Nutrition helps to protect us from chronic disease, which in many cases is caused by inflammation from an unhealthy diet.
It boosts our immune system with essential vitamins and minerals.
It manages our weight without requiring extreme, unsustainable diets. The right foods can help us retain our energy and intellectual vigor as we age.
Nutrition increases happiness by raising the level of neurotransmitters in the brain that boost our mood and reduce the risk of mental health disorders.
While there’s lots of evidence to prove the importance of nutrition to our lives, we often get conflicting messages on how to eat the most balanced diet for long-term health — fat or nonfat? How low-carb should you go? Just how bad is processed food?
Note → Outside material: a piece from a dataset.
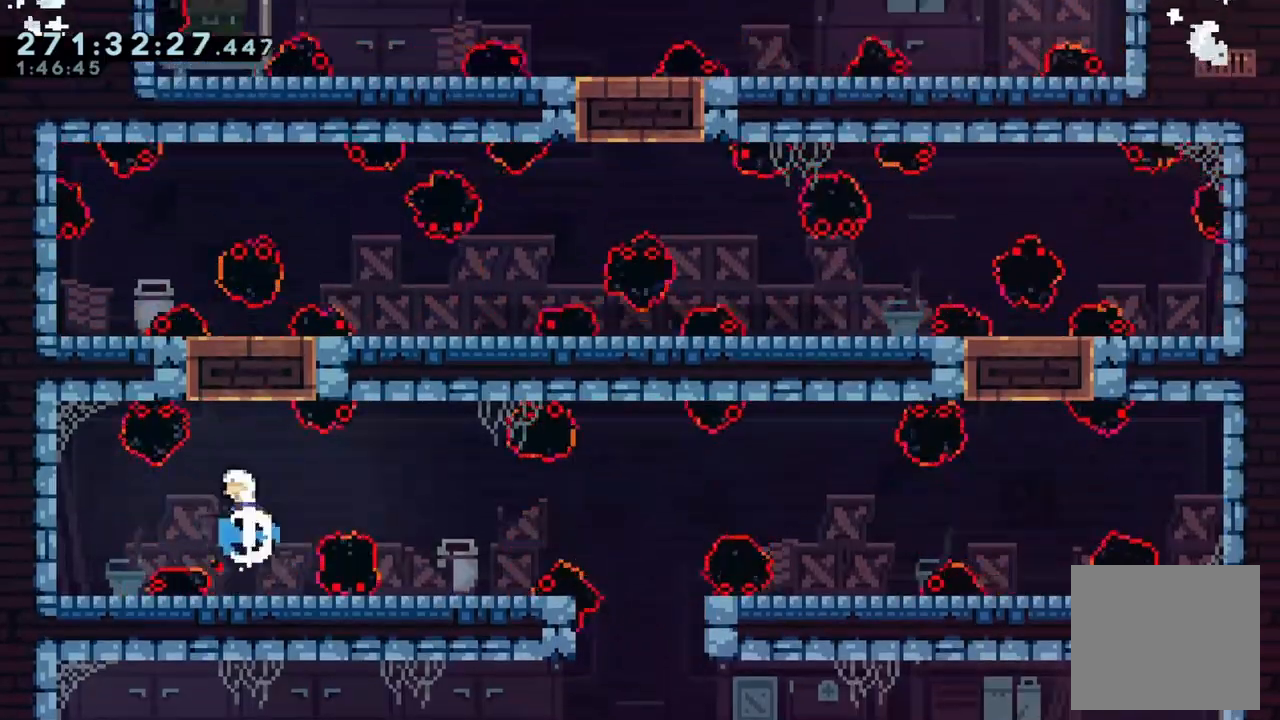
{"dt_ms": 500, "buttons": ["L2"], "left_stick": "right", "right_stick": "center", "events": [[133, "B", "down"], [133, "left_stick", "center"], [167, "X", "up"], [200, "B", "up"], [267, "left_stick", "right"], [333, "L2", "down"]]}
But a consensus has formed around some building blocks for a diet that will keep us fortified with the energy we need for our daily lives; exercise included:
- Consume healthy vitamins, minerals, antioxidants and healthy fats including monounsaturated. Try to meet daily goals set by federal nutrient guidelines or medical providers.
- Protein and carbs are critical to building and fueling our bodies, but we should steer away from red meat and refined carbs and toward healthier sources of these nutrients, including lean proteins and whole grains.
- About half our diet should come from whole fruits and vegetables because of the wide variety of nutrients and antioxidants they supply to the body. The other half should be split about evenly between grains and plant-based or animal protein.
- Dairy is an excellent source of calcium, vitamin D and protein; low-fat versions are preferable, and alternate sources can be found for vegan eaters.
- Avoiding added salt and sugar, saturated and trans fats and limiting alcohol intake can prevent a lot of health issues. Excessive salt, sugar and trans fats (which should be avoided in any amount) are often used in highly processed food.